The difference here could be characterized in sports terms, as if Team Democrats are dancing in the end zone after winning the big election game, while Team GOP is bumming in the locker room after losing.

“I think that there’s definitely a psychological connection in political partisanship and sports partisanship,” said Smith College sports economist Andrew Zimbalist. “What can happen with sports — and it’s mostly a very short-term and ephemeral phenomenon — is that optimism and energy can reverberate in a town after a team wins the Super Bowl or wins the World Series.”

Zimbalist believes political defeat or victory affects consumer confidence by altering Americans’ expectations of how economic policy might change along party lines.

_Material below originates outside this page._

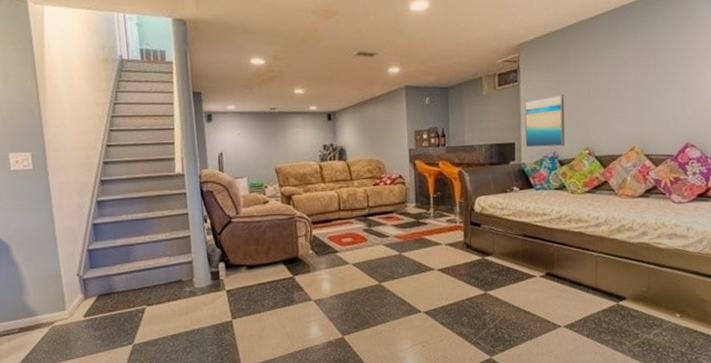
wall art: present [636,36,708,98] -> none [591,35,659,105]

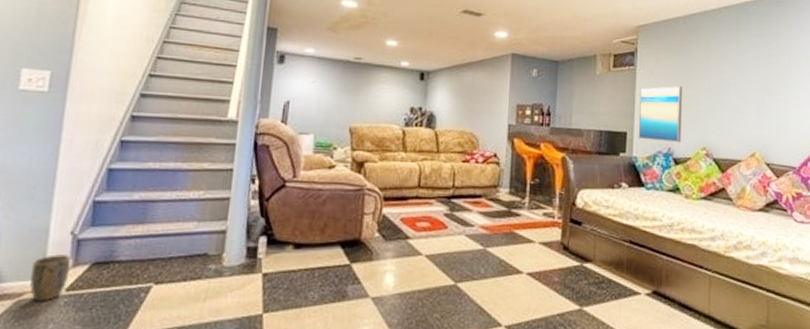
plant pot: none [55,291,83,327] -> present [30,254,71,302]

So for Republicans in 2017, at the dawn of the Trump administration, and for Democrats now with the Biden administration in control of the White House and Congress, “one begins to believe that there’ll be good economic policies put in place,” said Zimbalist. “And that usually goes along with greater willingness to invest in the future, spend money on short-term entertainment.”

How ready consumers are to actually spend it up, though, is partly down to personal circumstances.

Aaron Iturralde voted for Trump in 2020, and he thinks the economy’s in for rough going.

“Economy-wise, I was a lot more comfortable with Trump being in office for the simple fact that he’s a businessman, he knows what businesses need to function and to operate,” Iturralde said.

With Democrats in control, “normally, I would definitely be drawing back, as far as my expenditures and all that, and be putting more into savings for a rainy day, as well as retirement savings,” he said.

But, Iturralde works at an armaments factory in Kansas City, Missouri, that’s been going gangbusters.

“With the industry that I’m in, making ammunition, all the overtime and double-time that I could possibly ask for, money is not going to be an issue.”